Mango DaquiriMango Daiquiri is one of the best classics, an international icon, having been created at the turn of the century in the town of Daiquiri in Havana, Cuba. This tipple is definitely one of my favourite cocktails for any season, although fruity drinks are often considered most refreshing in hotter weather.

Legend has it that this drink originated from a local businessman who had run out of imported gin and had to resort to using local rum for his drinks. At the time, the rum was of unreliable quality, so to mask its flavour, other ingredients were added.

Generally, a mango daiquiri will normally include sliced mango pieces, sweet and sour mix, and sometimes a small amount of orange-flavored liqueur and simple syrup. Some people prefer rum, while others like the light variety of this spirit. I personally am a fan of Cuban rum, and it suits any mango-flavoured or other fruity drinks magnificently. I also love the flavour that vodka and cointreau adds to it.

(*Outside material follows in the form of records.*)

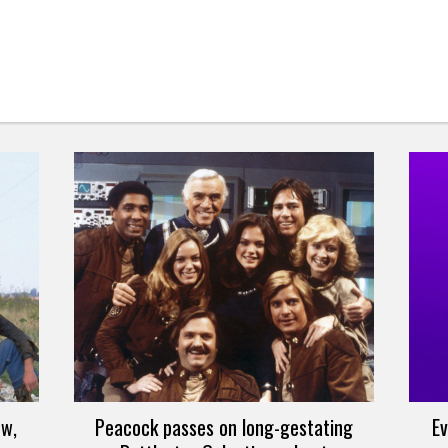
ew,
Peacock passes on long-gestating
Ev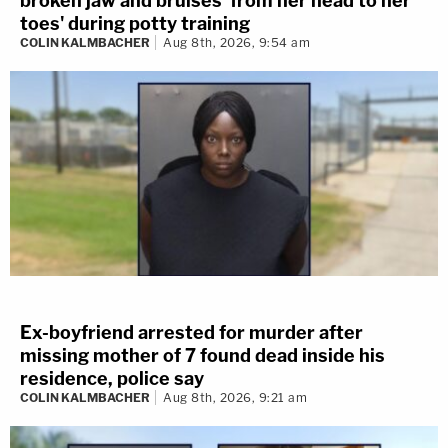
broken jaw and bruises 'from her head to her
toes' during potty training
COLIN KALMBACHER
Aug 8th, 2026, 9:54 am
Ex-boyfriend arrested for murder after
missing mother of 7 found dead inside his
residence, police say
COLIN KALMBACHER
Aug 8th, 2026, 9:21 am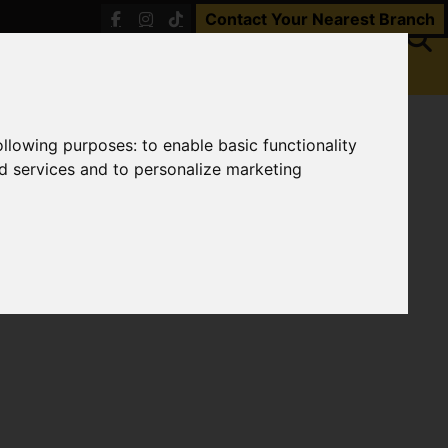
Contact Your Nearest Branch
following purposes:
to enable basic functionality
nd services and to personalize marketing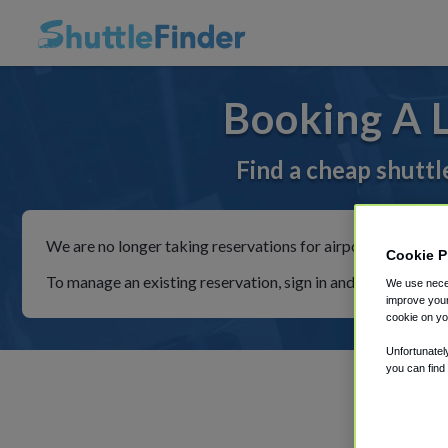
Booking A 
Find a cheap shuttl
We are no longer taking reservations for airport shuttles th
Cookie P
To manage an existing reservation, sign in and follow the in
We use neces
improve your
cookie on yo
Unfortunatel
you can find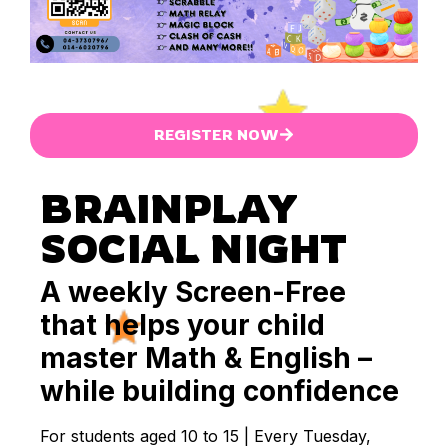
REGISTER NOW
BRAINPLAY
SOCIAL NIGHT
A weekly Screen-Free
that helps your child
master Math & English –
while building confidence
For students aged 10 to 15 | Every Tuesday,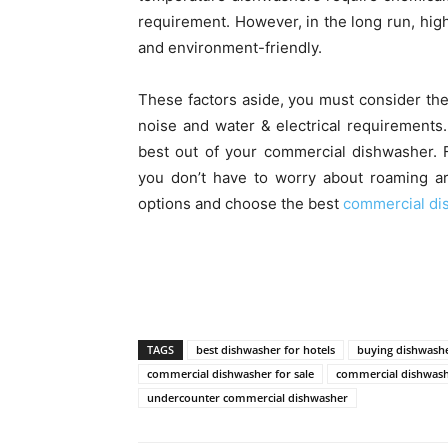
requirement. However, in the long run, hig
and environment-friendly.
These factors aside, you must consider th
noise and water & electrical requirements
best out of your commercial dishwasher. F
you don’t have to worry about roaming a
options and choose the best
commercial di
TAGS
best dishwasher for hotels
buying dishwashe
commercial dishwasher for sale
commercial dishwas
undercounter commercial dishwasher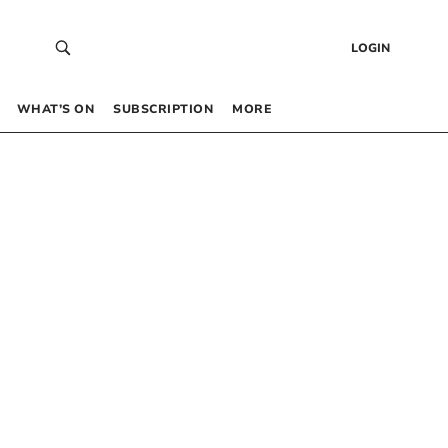
LOGIN
WHAT’S ON
SUBSCRIPTION
MORE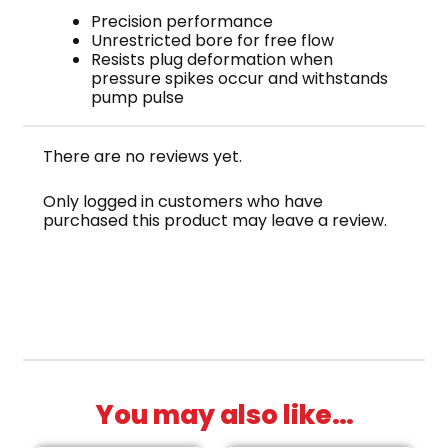
Precision performance
Unrestricted bore for free flow
Resists plug deformation when
pressure spikes occur and withstands
pump pulse
There are no reviews yet.
Only logged in customers who have
purchased this product may leave a review.
You may also like…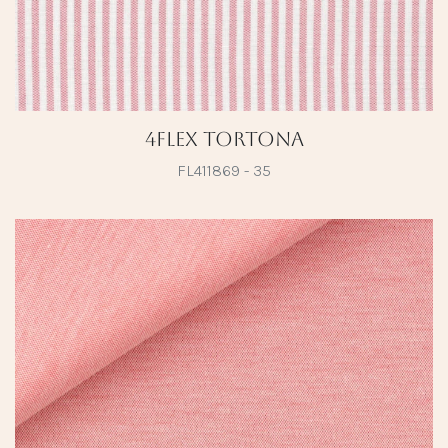
4Flex Tortona
FL411869 - 35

Additional ingredient alternatives for this mango beverage can be lime or lemon juice, -which I usually add-, and small measures of sugar to add sweetness. Either frozen or fresh mangos can be used for this drink, although many people report that ripe mangos yield a sweeter taste, and they prefer it to the frozen fruit. (For a non-alcoholic mango drink, try this Indian lassi.)

Needed:

• 2 large mangos, peeled, flesh chopped
• 18.5cl white rum
• 12.5cl Cointreau
• 8cl fresh lime juice
• 6cl vodka
• 1 glass of crushed ice
• Fresh fruit slices to garnish

How it’s done:

1. Place mango, rum, Cointreau, lime juice, vodka and crushed ice in the jug of a blender and blend until smooth.
2. Divide the drink into two cold glasses.

3. Garnish with your favourite fruit slices and serve.